Impatient Records

About

For LA Hacks 2020, Office Ally posed a challenge to come up with an algorithm or system to intelligently combine medical records. The records are taken from multiple sources and contain many typos and inconsistencies that make consolidating them very difficult.

To solve this problem, I made use of a hyper-graph database and inference engine called Grakn.AI, along with GRAQL, its specialized, intuitive schema and query language. Storing the data in a semantic graph allows me to create automatic "inference rules" - an additional layer of implied relationships determined at query-time - to help simplify the matching algorithm.

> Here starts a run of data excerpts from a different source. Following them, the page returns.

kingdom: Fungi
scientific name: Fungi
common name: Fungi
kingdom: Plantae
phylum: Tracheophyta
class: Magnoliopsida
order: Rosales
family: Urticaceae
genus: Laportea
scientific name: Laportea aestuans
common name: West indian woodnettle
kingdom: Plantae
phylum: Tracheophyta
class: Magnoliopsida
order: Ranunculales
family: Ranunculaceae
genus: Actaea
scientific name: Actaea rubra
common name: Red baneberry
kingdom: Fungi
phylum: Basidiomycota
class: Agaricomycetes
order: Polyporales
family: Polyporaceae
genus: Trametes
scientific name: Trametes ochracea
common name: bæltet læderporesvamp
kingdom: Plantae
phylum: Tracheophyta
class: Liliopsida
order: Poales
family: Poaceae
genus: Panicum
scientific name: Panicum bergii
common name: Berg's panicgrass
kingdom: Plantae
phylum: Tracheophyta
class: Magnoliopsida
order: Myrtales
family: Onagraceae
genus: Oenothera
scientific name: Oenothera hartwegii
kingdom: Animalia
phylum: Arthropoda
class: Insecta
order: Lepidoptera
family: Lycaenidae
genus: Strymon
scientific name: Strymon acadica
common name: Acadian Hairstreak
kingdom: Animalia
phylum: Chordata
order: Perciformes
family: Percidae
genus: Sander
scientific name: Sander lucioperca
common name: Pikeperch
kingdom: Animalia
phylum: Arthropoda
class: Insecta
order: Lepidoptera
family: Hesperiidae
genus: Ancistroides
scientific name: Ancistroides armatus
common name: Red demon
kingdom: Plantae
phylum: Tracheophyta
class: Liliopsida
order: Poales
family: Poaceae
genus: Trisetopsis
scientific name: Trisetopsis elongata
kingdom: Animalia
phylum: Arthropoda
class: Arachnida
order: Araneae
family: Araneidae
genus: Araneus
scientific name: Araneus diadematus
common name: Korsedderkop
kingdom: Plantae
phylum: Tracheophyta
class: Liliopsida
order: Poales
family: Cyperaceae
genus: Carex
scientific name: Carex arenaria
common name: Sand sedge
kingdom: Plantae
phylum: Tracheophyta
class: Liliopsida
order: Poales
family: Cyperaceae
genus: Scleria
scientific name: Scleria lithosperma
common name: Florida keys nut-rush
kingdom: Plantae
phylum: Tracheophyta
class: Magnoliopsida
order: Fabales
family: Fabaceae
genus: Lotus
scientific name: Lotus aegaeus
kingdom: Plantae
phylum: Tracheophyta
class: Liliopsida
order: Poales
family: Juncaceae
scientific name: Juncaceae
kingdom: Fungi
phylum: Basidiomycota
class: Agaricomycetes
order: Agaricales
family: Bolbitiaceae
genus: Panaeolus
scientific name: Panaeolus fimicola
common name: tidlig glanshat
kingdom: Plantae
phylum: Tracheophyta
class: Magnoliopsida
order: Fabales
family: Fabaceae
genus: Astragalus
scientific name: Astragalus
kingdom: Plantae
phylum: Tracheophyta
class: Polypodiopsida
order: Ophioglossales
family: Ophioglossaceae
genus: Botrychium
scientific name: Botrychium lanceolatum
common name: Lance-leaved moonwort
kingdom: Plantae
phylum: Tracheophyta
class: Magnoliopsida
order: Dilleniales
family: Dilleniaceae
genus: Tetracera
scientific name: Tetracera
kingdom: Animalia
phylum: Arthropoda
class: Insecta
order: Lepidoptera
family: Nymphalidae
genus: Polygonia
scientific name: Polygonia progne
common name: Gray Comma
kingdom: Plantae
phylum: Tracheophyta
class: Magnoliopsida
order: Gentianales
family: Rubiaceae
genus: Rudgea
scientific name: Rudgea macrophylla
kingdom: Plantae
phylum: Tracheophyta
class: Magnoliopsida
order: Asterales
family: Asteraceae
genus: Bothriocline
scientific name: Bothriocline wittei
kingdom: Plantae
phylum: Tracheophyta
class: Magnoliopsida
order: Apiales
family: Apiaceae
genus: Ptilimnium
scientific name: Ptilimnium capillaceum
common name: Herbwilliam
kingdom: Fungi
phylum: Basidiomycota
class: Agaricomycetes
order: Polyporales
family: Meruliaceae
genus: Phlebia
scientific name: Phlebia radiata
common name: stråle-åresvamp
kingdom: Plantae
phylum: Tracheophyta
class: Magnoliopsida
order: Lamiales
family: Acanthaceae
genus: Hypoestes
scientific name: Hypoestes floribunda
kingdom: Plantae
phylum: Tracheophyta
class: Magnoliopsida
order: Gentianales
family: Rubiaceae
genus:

Within my knowledge graph, I modeled several entities (nodes) such as person, address, and account, as well as relevant relations (edges) such as holds-account and lives-at-address. I further leveraged Grakn.AI's hyper-graph capabilities to create higher-order relations (hyper-edges); the patient-record relation keeps track of the original CSV/SQL rows, and the patient-record-group relation groups records that are determined by the algorithm to be of the same person.

I also created a set of Python scripts to import records from a CSV file into the knowledge base, clean and standardize the data, and facilitate the group matching algorithm.

Getting Started

Clone the repository at https://github.com/darrylyeo/LAHack-2020.

Run install.sh (or the equivalent commands for your computing environment) to install the project dependencies, including Java 1.8, Grakn.AI Core, and the Grakn.AI Python client library.

Next, run run.sh. This will instantiate a local Grakn.AI database using the .gql schema found in the database/ directory, then automatically import the data found under the sample-data/ directory.